India also benefits from the removal of IEEPA tariffs. With an interim U.S.-India trade deal announced but still under negotiation, SCOTUS's elimination of IEEPA authority strengthens India's bargaining position by removing the threat of punitive tariffs. This provides Indian negotiators with greater leverage as detailed discussions continue.
ASEAN manufacturing hubs such as Vietnam and Thailand should see effective tariff rates decline. This amplifies Vietnam's strong 2025 export performance and solidifies its role as a critical manufacturing hub within global supply chains serving the U.S. market, widening its competitive advantage regionally and internationally.
Advanced economies, like Singapore, previously faced below-average tariffs but should see modest increases as tariffs rise to the 10% baseline. However, the Singaporean government has opened applications for its Business Adaptation Grant, which helps small businesses address supply-chain vulnerabilities and reconfigure operations to alleviate tariff burdens.
South Korea and Taiwan present a mixed picture. They faced manageable IEEPA surcharges initially, but the uniform 10% Section 122 rate would increase their trade-weighted tariff burden compared with previous preferential treatment. However, both economies have secured substantial strategic investment agreements with the U.S. in exchange for favorable market access. With strategic sectors such as semiconductors remaining exempt and non-stacking rules continue to apply to Section 232 products, South Korea and Taiwan’s competitive positions remain largely unchanged.
Investment implications
The tariff landscape requires careful navigation: Section 122 tariffs carry a 150-day duration, while the administration's increasing reliance on Section 301 and other trade remedies will create more sector-specific and economy-specific ramifications which require ongoing monitoring.

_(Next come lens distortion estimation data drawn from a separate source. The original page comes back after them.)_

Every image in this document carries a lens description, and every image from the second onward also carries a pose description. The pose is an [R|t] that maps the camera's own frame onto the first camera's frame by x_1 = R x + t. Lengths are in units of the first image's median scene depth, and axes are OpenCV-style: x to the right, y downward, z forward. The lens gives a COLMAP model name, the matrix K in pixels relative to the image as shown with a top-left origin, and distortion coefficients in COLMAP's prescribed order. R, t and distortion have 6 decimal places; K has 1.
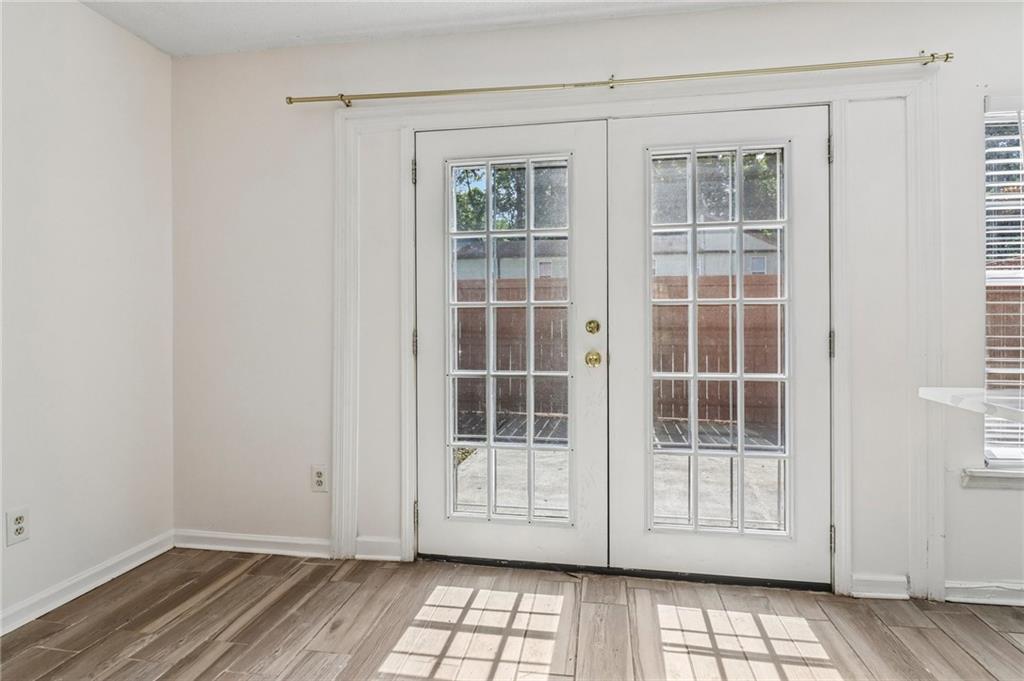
lens RADIAL K [[537.7, 0, 515.4], [0, 537.7, 322.9], [0, 0, 1]] dist [-0.004774, -0.004582]
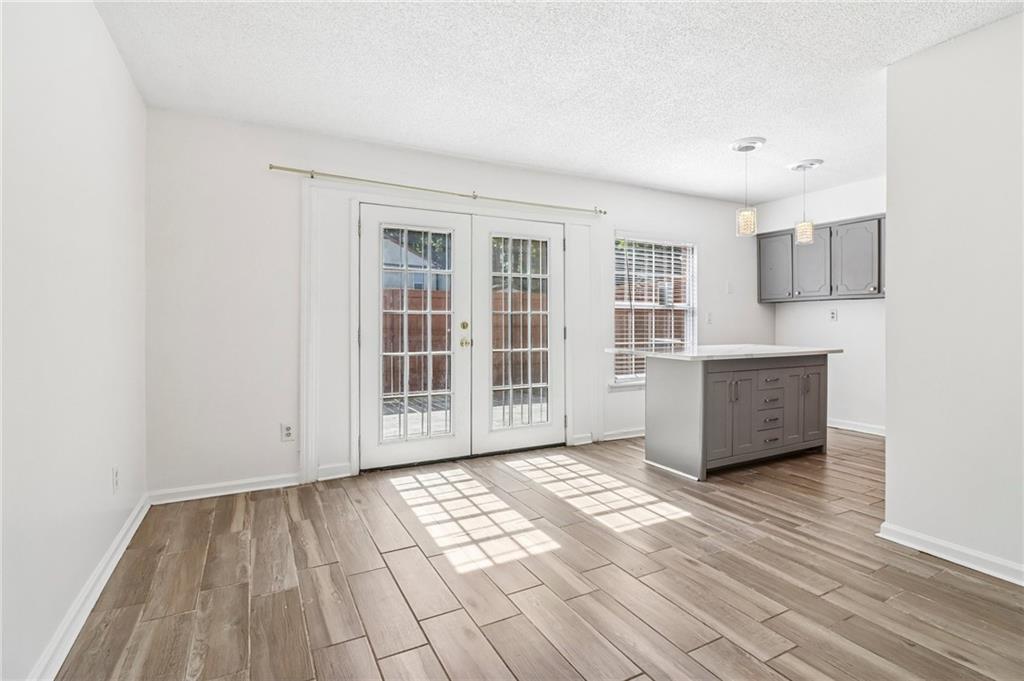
lens RADIAL K [[478.2, 0, 518.5], [0, 478.2, 326.6], [0, 0, 1]] dist [-0.016145, 0.000225]
pose [[0.800343, -0.003362, 0.599533, -0.721170], [0.002069, 0.999994, 0.002845, 0.006381], [-0.599539, -0.001036, 0.800345, -0.443202]]
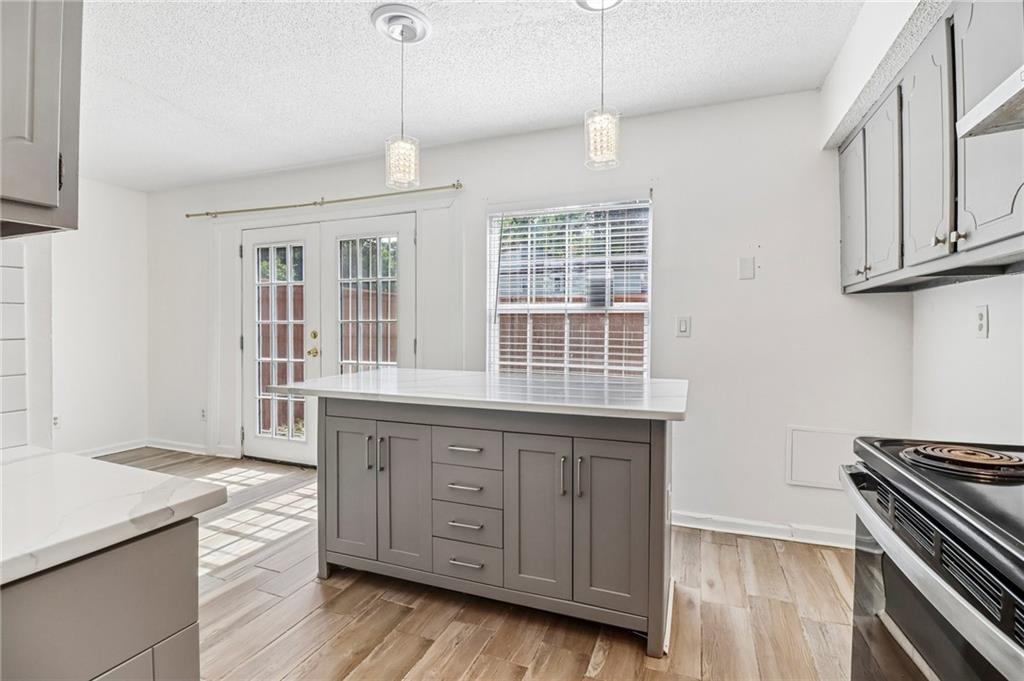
lens RADIAL K [[476.3, 0, 515.9], [0, 476.3, 333.7], [0, 0, 1]] dist [-0.004520, -0.008108]
pose [[0.978265, 0.010650, -0.207086, 1.206383], [-0.010136, 0.999942, 0.003539, -0.010177], [0.207111, -0.001363, 0.978316, -0.467992]]
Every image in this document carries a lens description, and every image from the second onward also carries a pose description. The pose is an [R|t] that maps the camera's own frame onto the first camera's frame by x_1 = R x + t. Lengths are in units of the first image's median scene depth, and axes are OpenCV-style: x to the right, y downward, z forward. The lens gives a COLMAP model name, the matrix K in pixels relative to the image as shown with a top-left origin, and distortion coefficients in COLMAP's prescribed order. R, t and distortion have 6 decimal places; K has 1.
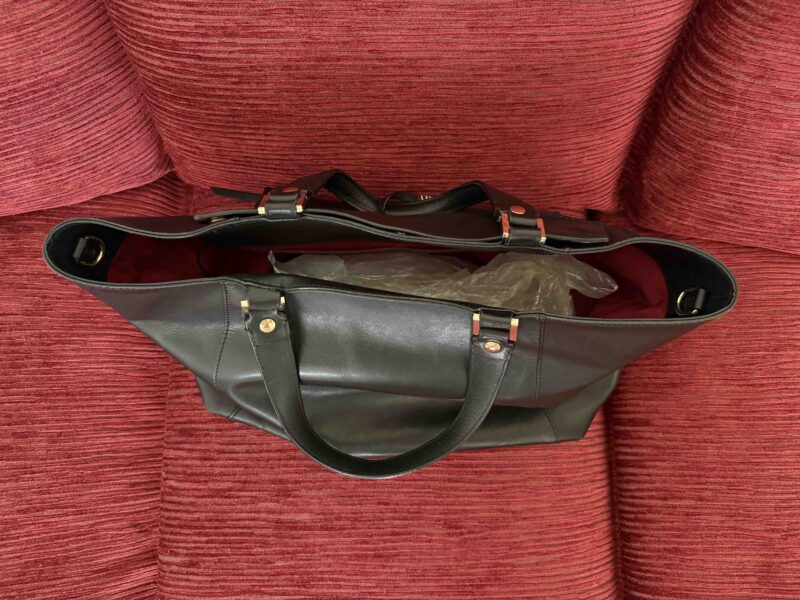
lens RADIAL K [[582.7, 0, 401.3], [0, 582.7, 298.7], [0, 0, 1]] dist [-0.027746, 0.008190]
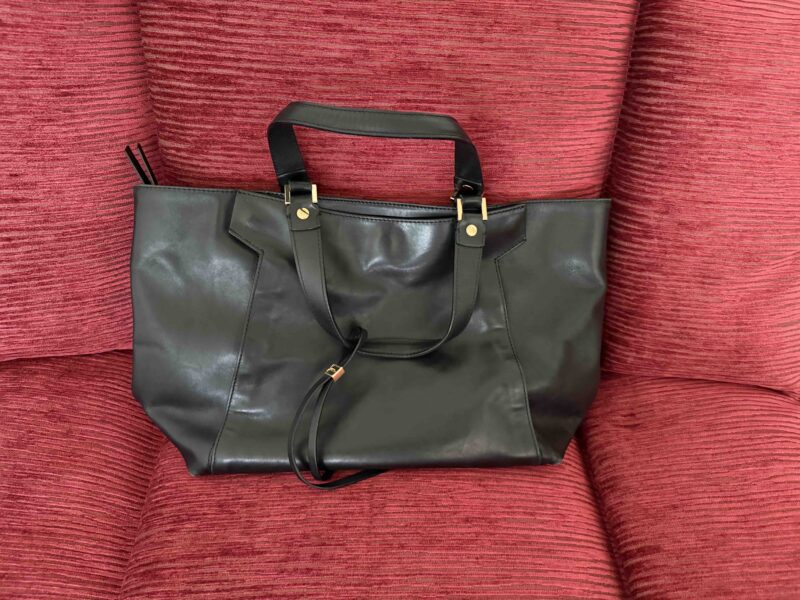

Even in the face of external shocks, with "Liberation Day" as the peak event last year, the Asian export cycle remains intact, further evident in the manufacturing purchasing managers index (PMI) being in expansionary territory. As tariffs will likely remain over the medium term, investors should, however, take an active approach when it comes to Asian equities, weighing the winners and losers from evolving trade policies. While Singapore, Taiwan, and Korea will see their effective tariff rates increase, the impact should be offset by government measures and a tech cycle that remains very much intact. For investors seeking income amid what will arguably be a volatile year, Asian equities continue to present an attractive opportunity to diversify portfolios that may otherwise be rather concentrated in U.S. mega-caps.